● **WORK TO COMPLETE**
Look below and pull out each line with the word "import".

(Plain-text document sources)
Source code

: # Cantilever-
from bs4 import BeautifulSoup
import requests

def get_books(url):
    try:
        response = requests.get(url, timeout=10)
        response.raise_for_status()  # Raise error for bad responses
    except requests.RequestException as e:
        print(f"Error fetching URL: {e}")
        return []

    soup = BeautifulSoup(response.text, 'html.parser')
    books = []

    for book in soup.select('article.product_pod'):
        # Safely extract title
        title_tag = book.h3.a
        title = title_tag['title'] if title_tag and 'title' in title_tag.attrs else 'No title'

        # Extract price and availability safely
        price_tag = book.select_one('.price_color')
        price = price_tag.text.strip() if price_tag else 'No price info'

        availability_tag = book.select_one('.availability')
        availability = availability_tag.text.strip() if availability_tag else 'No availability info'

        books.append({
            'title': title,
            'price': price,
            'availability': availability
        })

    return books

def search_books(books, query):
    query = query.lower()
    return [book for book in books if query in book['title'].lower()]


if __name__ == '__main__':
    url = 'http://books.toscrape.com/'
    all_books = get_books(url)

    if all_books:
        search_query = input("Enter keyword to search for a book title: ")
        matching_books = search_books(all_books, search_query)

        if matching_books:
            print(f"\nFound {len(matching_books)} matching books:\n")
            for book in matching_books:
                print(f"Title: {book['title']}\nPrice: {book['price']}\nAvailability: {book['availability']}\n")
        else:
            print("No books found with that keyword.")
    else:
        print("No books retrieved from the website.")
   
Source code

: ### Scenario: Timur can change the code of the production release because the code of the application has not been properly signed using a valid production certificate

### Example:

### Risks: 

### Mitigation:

● **RESPONSE TO THE EXERCISE**
from bs4 import BeautifulSoup
import requests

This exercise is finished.